Problem requirements: Find the lines in the records below that contain "none", and report each of them.

Exercise materials:
#####

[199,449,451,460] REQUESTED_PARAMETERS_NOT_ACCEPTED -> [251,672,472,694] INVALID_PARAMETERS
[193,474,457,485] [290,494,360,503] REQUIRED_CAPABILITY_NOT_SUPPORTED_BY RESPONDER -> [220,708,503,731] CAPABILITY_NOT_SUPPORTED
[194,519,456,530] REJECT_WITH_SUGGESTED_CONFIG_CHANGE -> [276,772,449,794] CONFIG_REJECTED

#####

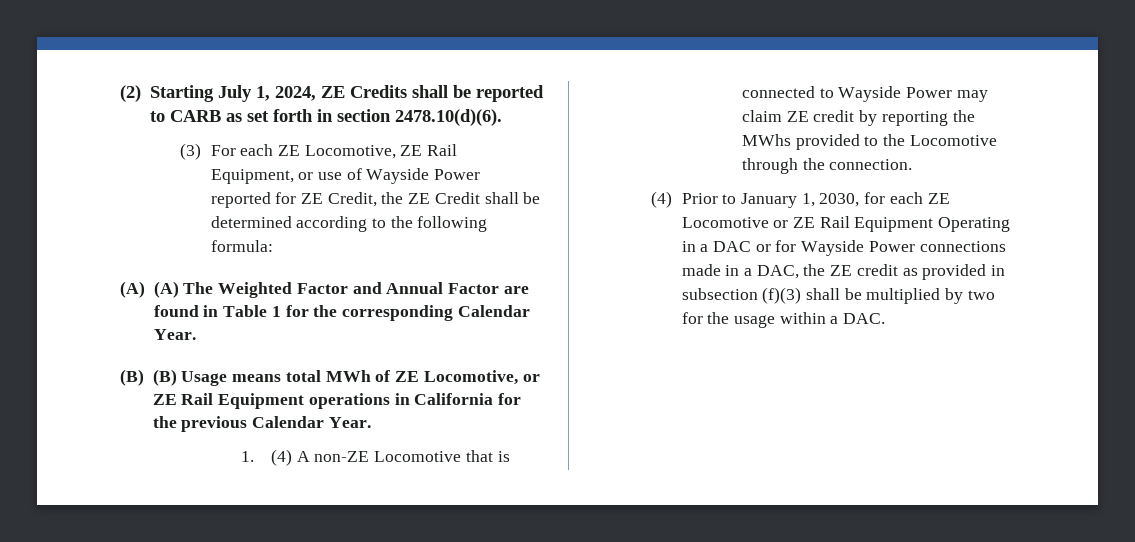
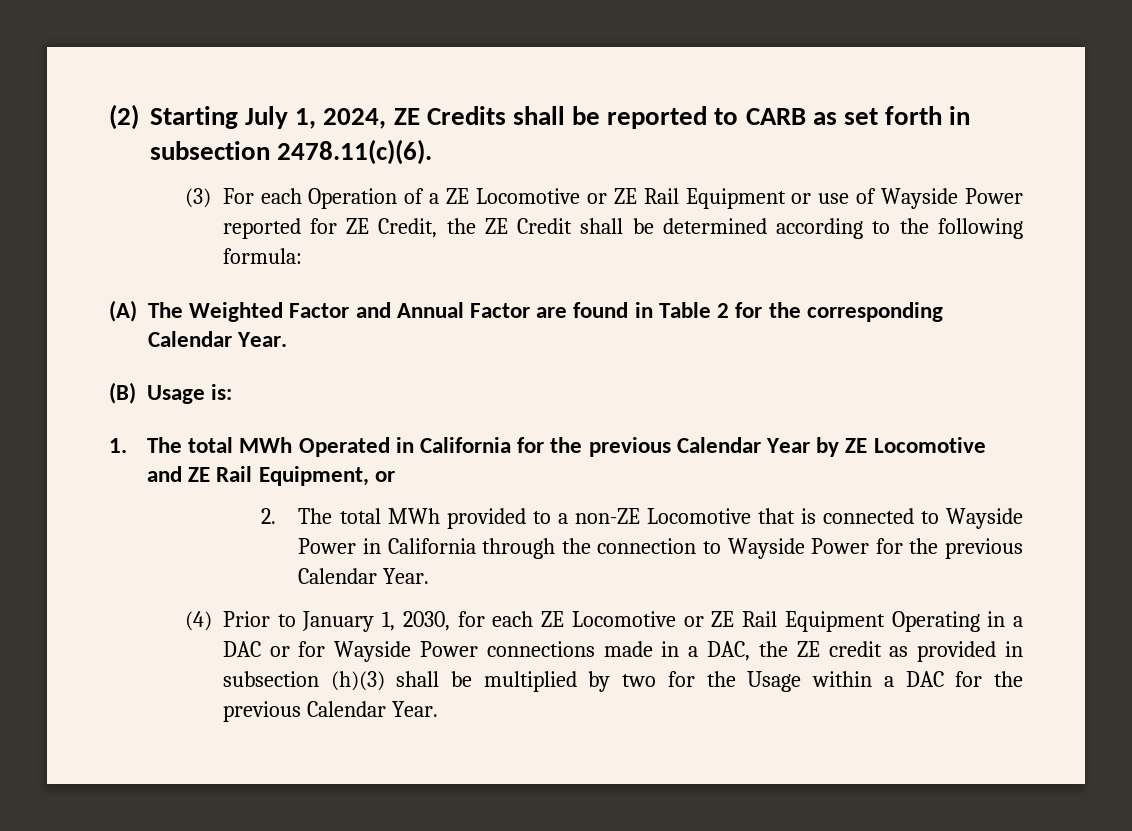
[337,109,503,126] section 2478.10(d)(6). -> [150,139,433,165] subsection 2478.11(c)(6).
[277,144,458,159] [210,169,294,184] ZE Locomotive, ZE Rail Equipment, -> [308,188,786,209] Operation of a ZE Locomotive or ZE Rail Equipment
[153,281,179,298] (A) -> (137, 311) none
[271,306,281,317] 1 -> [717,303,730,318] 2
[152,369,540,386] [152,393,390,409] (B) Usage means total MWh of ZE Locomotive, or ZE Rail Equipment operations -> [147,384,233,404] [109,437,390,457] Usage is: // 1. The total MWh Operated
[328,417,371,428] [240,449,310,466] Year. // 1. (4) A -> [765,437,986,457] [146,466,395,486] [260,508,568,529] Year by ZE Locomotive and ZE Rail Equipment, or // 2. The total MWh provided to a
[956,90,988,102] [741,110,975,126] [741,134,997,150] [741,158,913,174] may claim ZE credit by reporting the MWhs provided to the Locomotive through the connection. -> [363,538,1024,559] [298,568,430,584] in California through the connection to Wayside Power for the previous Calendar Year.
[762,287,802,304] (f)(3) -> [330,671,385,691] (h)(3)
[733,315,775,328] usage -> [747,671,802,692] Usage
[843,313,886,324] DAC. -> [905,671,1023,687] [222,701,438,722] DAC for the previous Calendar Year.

#####

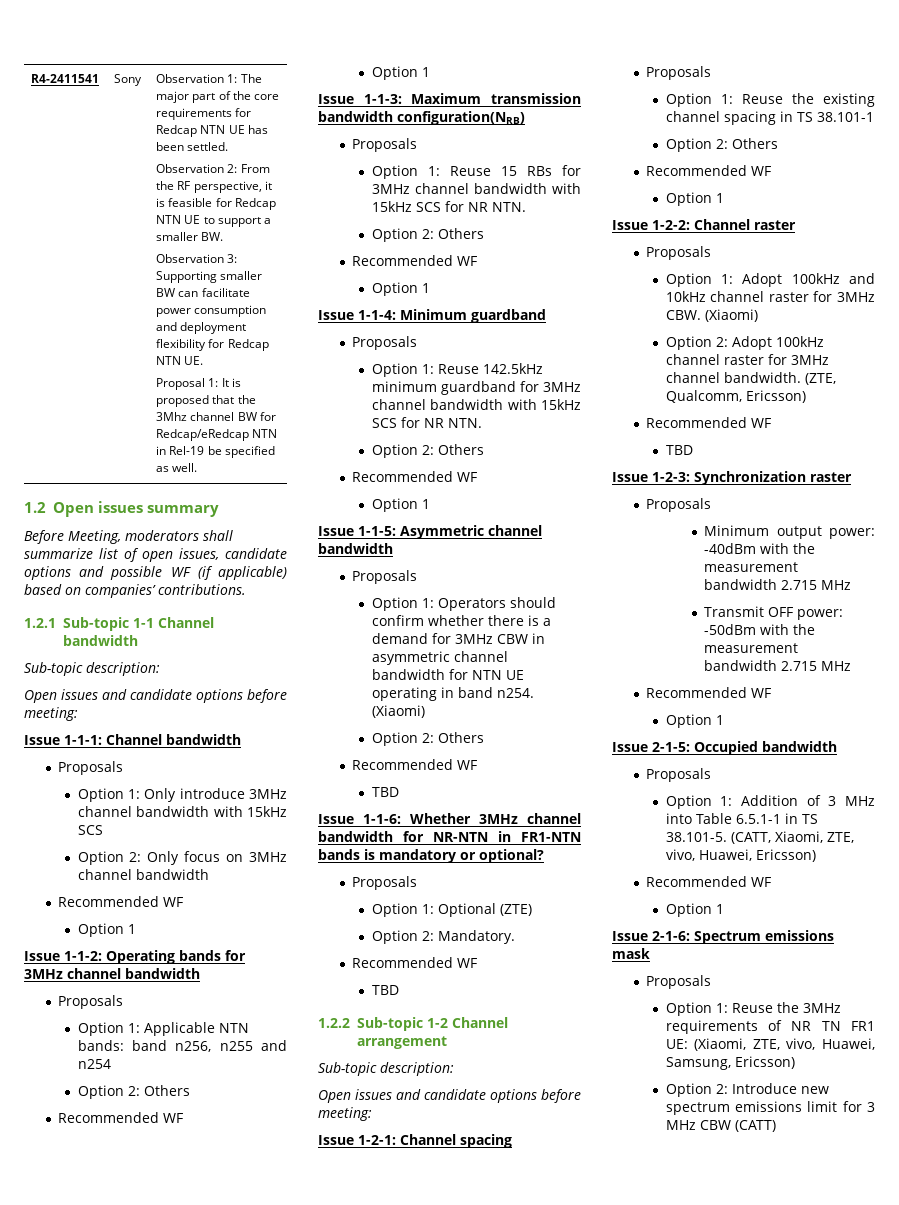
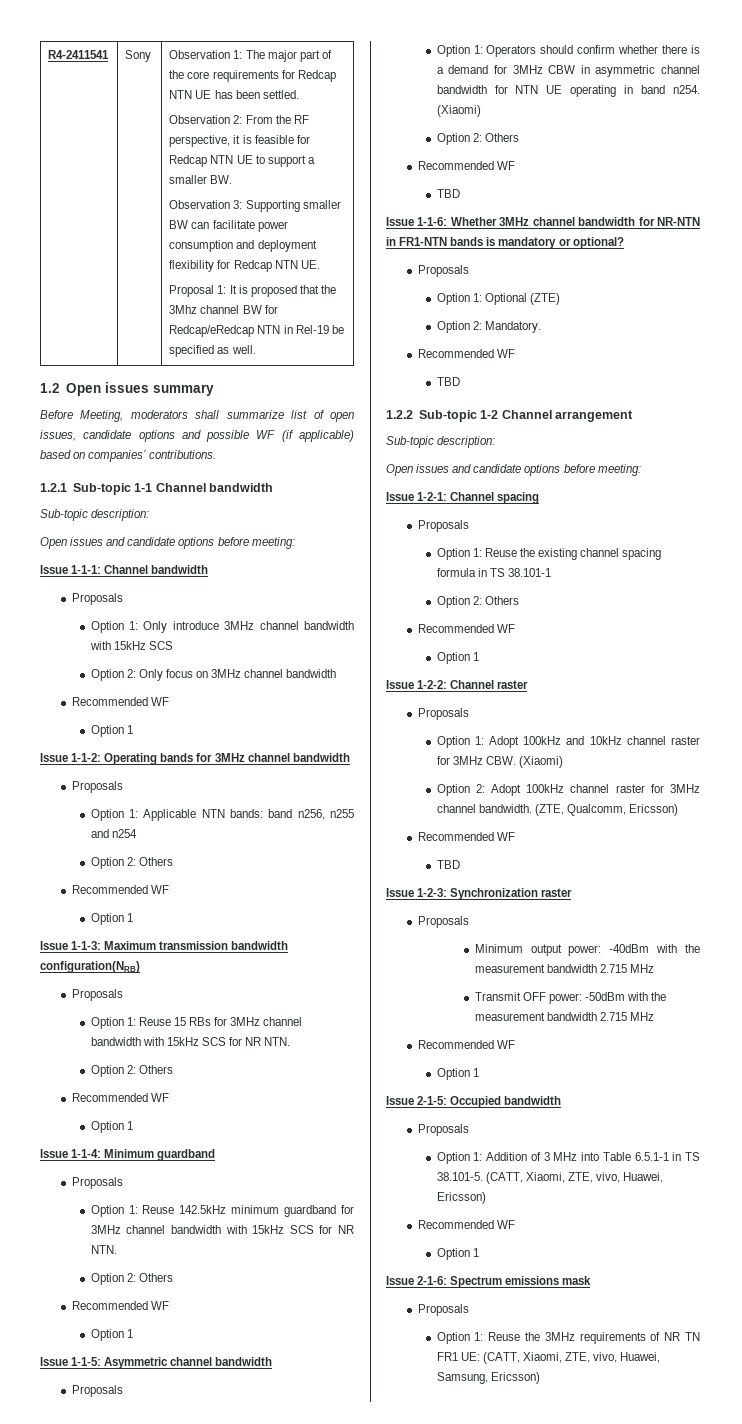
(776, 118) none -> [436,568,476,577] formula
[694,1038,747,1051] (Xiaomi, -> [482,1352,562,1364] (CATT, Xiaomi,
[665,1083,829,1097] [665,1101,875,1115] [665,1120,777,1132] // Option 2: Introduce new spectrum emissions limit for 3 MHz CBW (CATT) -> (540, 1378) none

#####

Your response:
[153,281,179,298] (A) -> (137, 311) none
(776, 118) none -> [436,568,476,577] formula
[665,1083,829,1097] [665,1101,875,1115] [665,1120,777,1132] // Option 2: Introduce new spectrum emissions limit for 3 MHz CBW (CATT) -> (540, 1378) none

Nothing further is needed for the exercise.